Upgrade rollout can happen with explicit thresholds, staged monitoring and predictable cutover behavior.

36.3 Controlled mixed fleets

Temporary coexistence of versions does not become accidental semantic divergence.

36.4 Audit-grade transition history

The network can later reconstruct exactly how it moved from one version regime to another.


37. Formula documentului

Network Upgrade Rollout = official compatibility matrix + role-aware gating + rollout thresholds + explicit activation boundary + mixed-fleet monitoring + fail-closed rules for unsupported signers


38. Relația cu restul suitei

  • AZ-034 definește clasificarea upgrade-urilor și hard fork-urilor.
  • AZ-035 definește disciplina cheilor și a rolurilor.
  • AZ-036 definește cum se mută efectiv rețeaua vie între versiuni, fără ambiguitate despre compatibilitate.

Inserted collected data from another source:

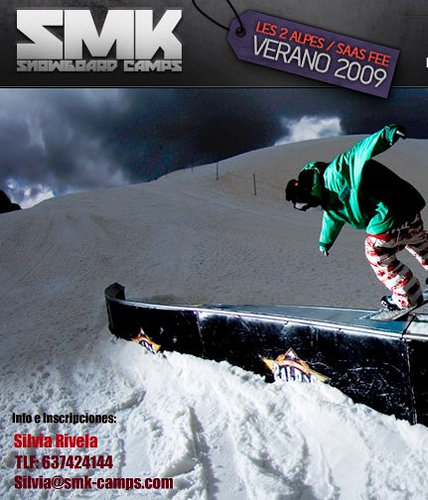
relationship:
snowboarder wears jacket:
[281, 121, 427, 319] [296, 125, 427, 258]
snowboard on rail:
[369, 283, 427, 322] [106, 280, 427, 365]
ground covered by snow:
[0, 132, 426, 498] [4, 135, 424, 497]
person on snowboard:
[286, 123, 427, 316] [357, 283, 427, 322]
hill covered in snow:
[0, 133, 426, 498] [4, 135, 424, 497]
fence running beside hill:
[152, 150, 323, 213] [0, 133, 426, 498]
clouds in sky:
[0, 86, 426, 209] [1, 88, 426, 210]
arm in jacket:
[352, 121, 405, 167] [296, 125, 427, 258]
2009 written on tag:
[333, 57, 388, 89] [236, 8, 424, 101]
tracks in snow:
[2, 183, 425, 498] [4, 135, 424, 497]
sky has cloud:
[1, 88, 426, 210] [272, 111, 342, 146]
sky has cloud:
[1, 88, 426, 210] [100, 91, 290, 184]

Pe scurt: AZ-034 spune ce se schimbă și când; AZ-036 spune cine mai are voie să participe și în ce mod pe durata tranziției.


39. Ce urmează

După AZ-036, documentul corect este:

AZ-037 — Long-Term Archive Verification and Preservation Schedule

Acolo trebuie fixate:

  • verificările periodice ale arhivelor;
  • rotația mediilor de stocare;
  • revalidarea manifesturilor și hash-urilor;
  • politici de retenție pe termen foarte lung;
  • și cum ne asigurăm că arhivele de launch, upgrade și incident rămân verificabile peste ani.

Închidere

O rețea nu se upgradează în siguranță doar pentru că există cod nou. Se upgradează în siguranță când fiecare nod știe exact: ce versiuni pot coexista, când are voie să semneze, când trebuie să tacă, și când o versiune veche nu mai este doar „mai veche”, ci deja incompatibilă.

Acolo începe rollout-ul matur între versiuni.